How to randomize order of approximately 20 elements with lowest complexity? (generating random permutations)
+3
A:
Some months ago I blogged about obtaining a random permutation of a list of integers. You could use that as a permutation of indexes of the set containing your elements, and then you have what you want.
In the first post I explore some possibilities, and finally I obtain "a function to randomly permutate a generic list with O(n) complexity", properly encapsulated to work on immutable data (ie, it is side-effect free).
In the second post, I make it uniformely distributed.
The code is in F#, I hope you don't mind!
Good luck.
EDIT: I don't have a formal proof, but intuition tells me that the complexity of such an algorithm cannot be lower than O(n). I'd really appreciate seeing it done faster!
Bruno Reis
2009-11-07 01:51:47
it's 3 a.m. here, i'm afraid i can't understand it now.. =)
Ante B.
2009-11-07 01:53:51
Yeah, I know how you feel... same timezone here!
Bruno Reis
2009-11-07 02:07:35
recursion in second article is simple.. i think i could use it..
Ante B.
2009-11-07 02:09:21
All permutations must be possible, and re-arranging an array into a derangement (that is, a permutation `p` for which `p(k) != k` for all `k`) requires that every element be visited. Hence O(n) worst case. Or is that still not formal enough?
Steve Jessop
2009-11-07 03:25:32
Also O(n) average case by the same proof, come to think of it, since IIRC the proportion of permutations of (1...n) which are derangements approaches 1/e as n approaches infinity.
Steve Jessop
2009-11-07 03:27:00
A:
A simple way to randomise the order is to make a new list of the correct size (20 in your case), iterate over the first list, and add each element in a random position to the second list. If the random position is already filled, put it in the next free position.
I think this pseudocode is correct:
list newList
foreach (element in firstList)
int position = Random.Int(0, firstList.Length - 1)
while (newList[position] != null)
position = (position + 1) % firstList.Length
newList[position] = element
EDIT: so it turns out that this answer isn't actually that good. It is neither particularly fast, nor particularly random. Thankyou for your comments. For a good answer, please scroll back to the top of the page :-)

=== SUPPLIED ENTRIES ===
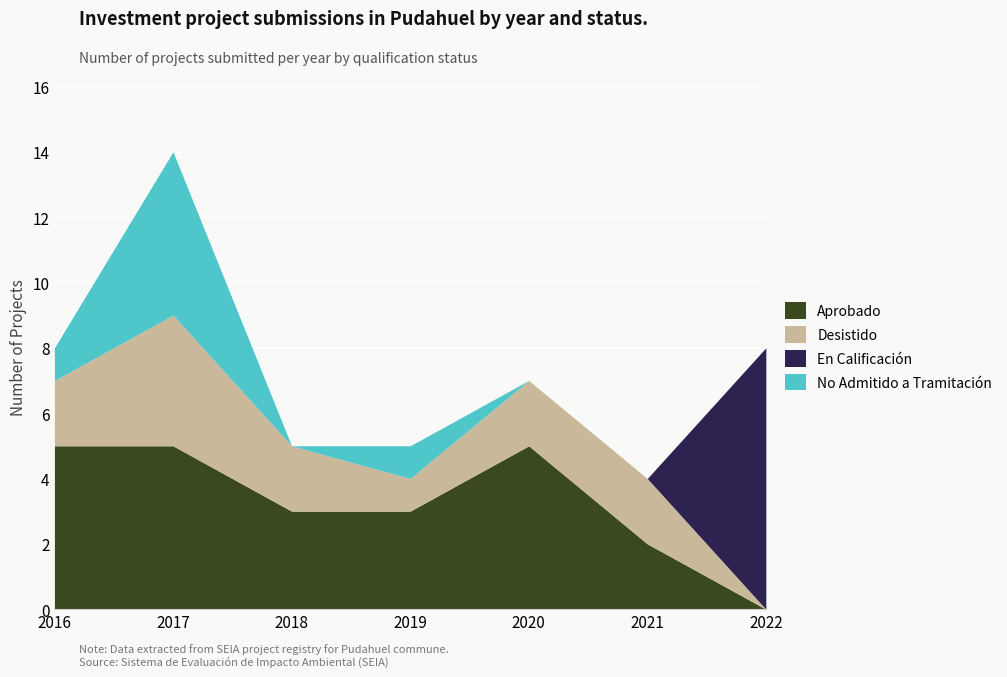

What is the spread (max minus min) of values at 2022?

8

* * *

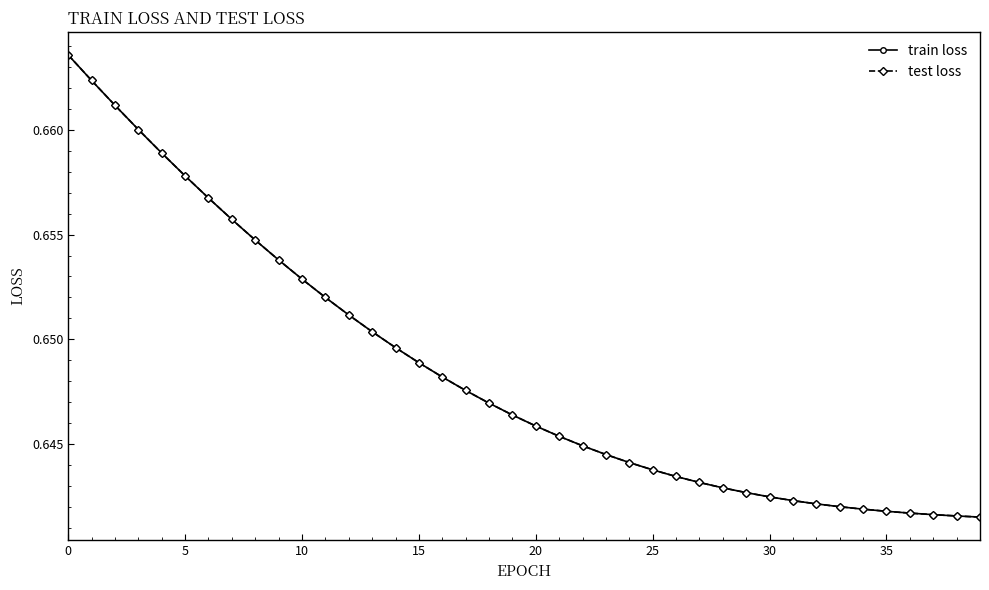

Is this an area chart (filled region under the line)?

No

=== PROBLEMS AND TASKS ===
**1.** Return the part of the thread on random permutations from "How to randomize" up to and including "you don't mind!".
**2.** Decide whether each statement agrees with the thread on random permutations: (a) the code in the blog posts is written in F#; (b) in the pseudocode answer, an element whose random position is already filled goes into the previous free position; (c) one commenter argues that rearranging an array into a derangement requires visiting every element. Answer each with yes or no and quote the words of the thread that decide it.
The records are not needed for any of the tasks.

=== ANSWERS TO EACH TASK ===
**1.**
How to randomize order of approximately 20 elements with lowest complexity? (generating random permutations)
+3
A:
Some months ago I blogged about obtaining a random permutation of a list of integers. You could use that as a permutation of indexes of the set containing your elements, and then you have what you want.
In the first post I explore some possibilities, and finally I obtain "a function to randomly permutate a generic list with O(n) complexity", properly encapsulated to work on immutable data (ie, it is side-effect free).
In the second post, I make it uniformely distributed.
The code is in F#, I hope you don't mind!

**2.**
(a) Yes: "The code is in F#"
(b) No: "If the random position is already filled, put it in the next free position."
(c) Yes: "re-arranging an array into a derangement (that is, a permutation `p` for which `p(k) != k` for all `k`) requires that every element be visited"